Towards Optimizing Large-Scale Data Transfers with End-to-End Integrity Verification
Authors: S. Liu, E.-S. Jun, R. Kettimuthu, X.-H. Sun, M. Papka
Date: December, 2016
Venue: 4th International Workshop on Distributed Storage Systems and Coding for Big Data, in conjunction with IEEE BigData 2016. Washington, D.C., USA
Type: Workshop
Abstract
The scale of scientific data generated by experi- mental facilities and simulations on high-performance computing facilities has been growing rapidly. In many cases, this data needs to be transferred rapidly and reliably to remote facilities for storage, analysis, sharing etc. At the same time, users want to verify the integrity of the data by doing a checksum after the data has been written to disk at the destination, to ensure the file has not been corrupted, for example due to network or storage data corruption, software bugs or human error. This end- to-end integrity verification creates additional overhead (extra disk I/O and more computation) and increases the overall data transfer time. In this paper, we evaluate strategies to maximize the overlap between data transfer and checksum computation.

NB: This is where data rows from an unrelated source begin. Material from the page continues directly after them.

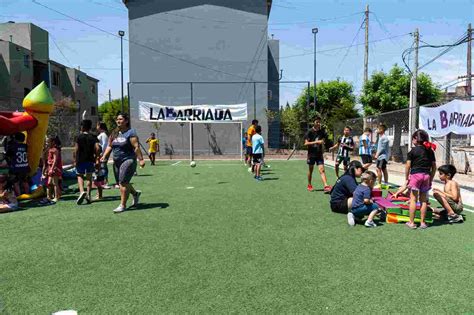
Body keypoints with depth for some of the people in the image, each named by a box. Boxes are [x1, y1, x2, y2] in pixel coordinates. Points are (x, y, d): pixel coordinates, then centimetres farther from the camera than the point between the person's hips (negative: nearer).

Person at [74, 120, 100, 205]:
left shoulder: (79, 137, -3)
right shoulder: (93, 137, 2)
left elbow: (76, 150, -8)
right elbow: (98, 148, -10)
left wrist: (75, 160, 1)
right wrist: (96, 157, 0)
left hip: (80, 160, -2)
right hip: (90, 160, 2)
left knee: (80, 176, 12)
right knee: (89, 177, 11)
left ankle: (82, 191, -10)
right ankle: (88, 195, 7)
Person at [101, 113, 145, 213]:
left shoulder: (131, 132, -8)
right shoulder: (114, 134, 13)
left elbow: (136, 147, -15)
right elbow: (109, 146, 15)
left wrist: (141, 159, -22)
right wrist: (104, 156, 1)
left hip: (128, 160, -8)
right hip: (117, 162, 8)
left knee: (123, 182, -12)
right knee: (122, 182, 12)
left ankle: (123, 205, -4)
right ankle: (135, 193, 37)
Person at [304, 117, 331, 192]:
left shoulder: (322, 131, 3)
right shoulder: (310, 132, -8)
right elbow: (306, 143, -15)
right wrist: (316, 142, -23)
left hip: (319, 154, 2)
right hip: (311, 154, -2)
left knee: (322, 170, -8)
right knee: (310, 170, 10)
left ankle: (326, 186, -17)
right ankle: (309, 185, 27)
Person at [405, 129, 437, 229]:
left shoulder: (413, 151, -4)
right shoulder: (430, 151, 9)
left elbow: (408, 166, -7)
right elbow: (434, 167, 10)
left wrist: (406, 178, 1)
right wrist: (431, 179, 17)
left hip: (415, 174, -4)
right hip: (426, 175, 4)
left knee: (413, 199, 1)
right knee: (423, 200, 10)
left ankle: (411, 222, 3)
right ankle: (422, 222, 14)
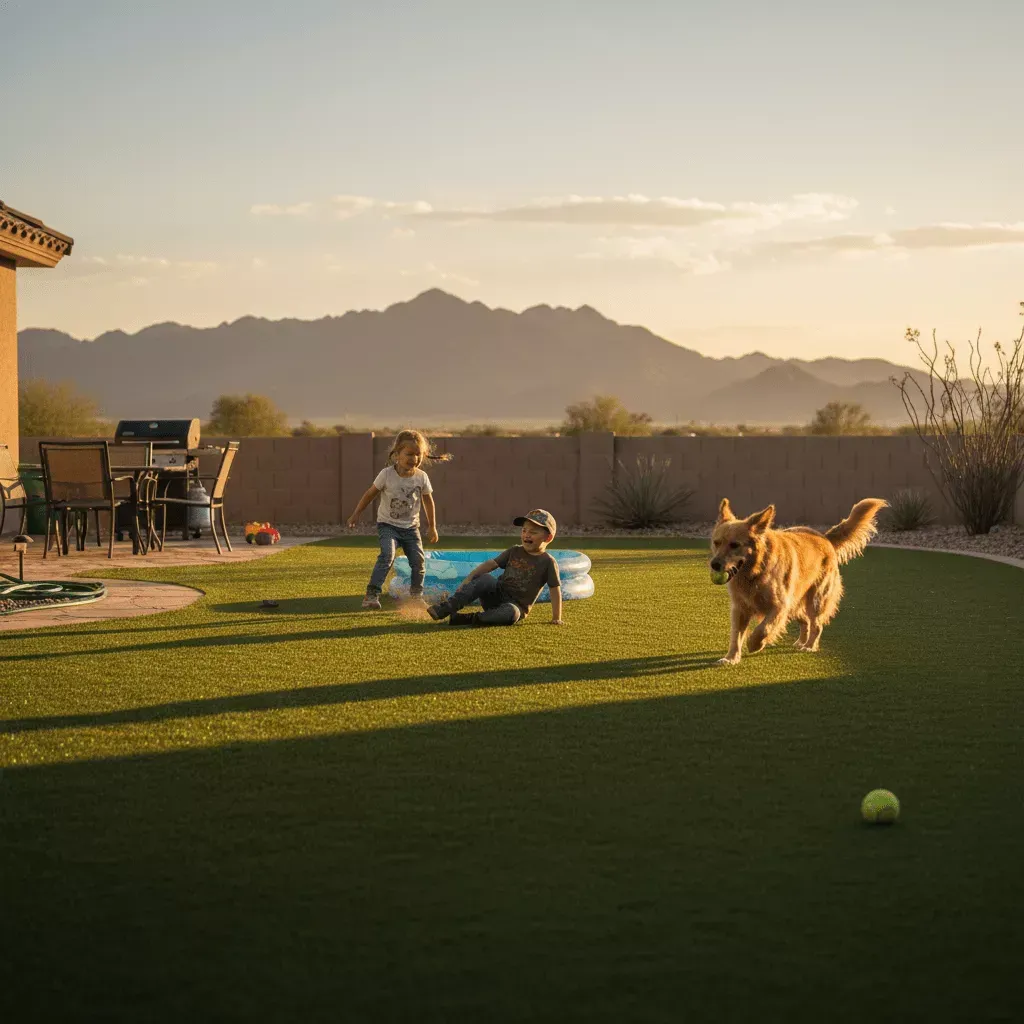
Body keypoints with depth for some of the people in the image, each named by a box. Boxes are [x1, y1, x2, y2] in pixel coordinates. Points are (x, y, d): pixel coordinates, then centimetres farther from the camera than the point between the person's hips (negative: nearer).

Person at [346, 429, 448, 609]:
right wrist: (356, 514, 3)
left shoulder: (422, 477, -7)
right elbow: (370, 494, -1)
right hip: (388, 525, -3)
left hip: (410, 527, 3)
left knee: (418, 561, -3)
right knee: (388, 554, -25)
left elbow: (428, 501, 8)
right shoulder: (387, 474, -15)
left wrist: (432, 527, 14)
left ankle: (416, 595, 20)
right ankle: (372, 593, -25)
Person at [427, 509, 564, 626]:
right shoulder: (514, 552, 8)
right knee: (485, 578, -26)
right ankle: (445, 608, -32)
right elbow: (491, 564, 1)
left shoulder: (548, 562, -5)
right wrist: (469, 579, -12)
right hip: (496, 595, 3)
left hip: (515, 605, -3)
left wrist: (556, 618, -9)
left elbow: (555, 589, -6)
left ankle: (466, 619, -36)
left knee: (511, 614, -39)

More specifically, we evaluate file-level and block-level (with various block sizes) pipelining to overlap data transfer and checksum computation. We evaluate these pipelining approaches in the context of GridFTP, a widely used protocol for science data transfers. We conducted both theoretical analysis and real experiments to evaluate our methods. The results show that block-level pipelining is an effective method in maximizing the overlap between data transfer and checksum computation and can improve the overall data transfer time with end-to-end integrity verification by up to 70% compared to the sequential execution of transfer and checksum, and by up to 60% compared to file-level pipelining.